• _Required action_
Which lines of the listing contain the word "Ende"? Copy each such line in full, treating uppercase and lowercase as different.

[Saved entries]
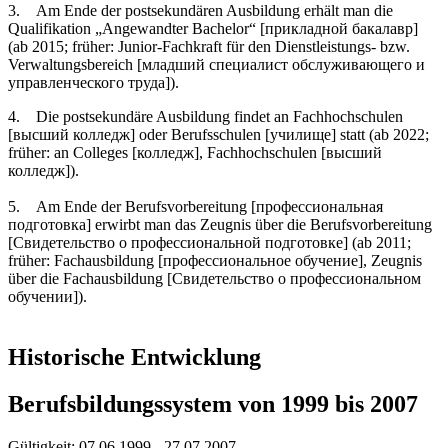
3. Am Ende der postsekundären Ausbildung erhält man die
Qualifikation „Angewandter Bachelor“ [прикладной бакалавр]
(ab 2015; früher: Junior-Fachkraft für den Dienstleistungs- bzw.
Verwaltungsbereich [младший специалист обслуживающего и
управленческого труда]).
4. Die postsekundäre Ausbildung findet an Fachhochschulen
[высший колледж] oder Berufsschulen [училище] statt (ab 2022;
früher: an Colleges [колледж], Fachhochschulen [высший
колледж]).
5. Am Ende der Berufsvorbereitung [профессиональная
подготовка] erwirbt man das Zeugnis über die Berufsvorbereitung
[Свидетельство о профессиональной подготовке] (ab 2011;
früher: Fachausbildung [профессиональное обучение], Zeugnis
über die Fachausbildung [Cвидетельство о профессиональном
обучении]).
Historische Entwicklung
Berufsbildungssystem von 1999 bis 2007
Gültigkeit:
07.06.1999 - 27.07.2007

• _Finished task_
3. Am Ende der postsekundären Ausbildung erhält man die
5. Am Ende der Berufsvorbereitung [профессиональная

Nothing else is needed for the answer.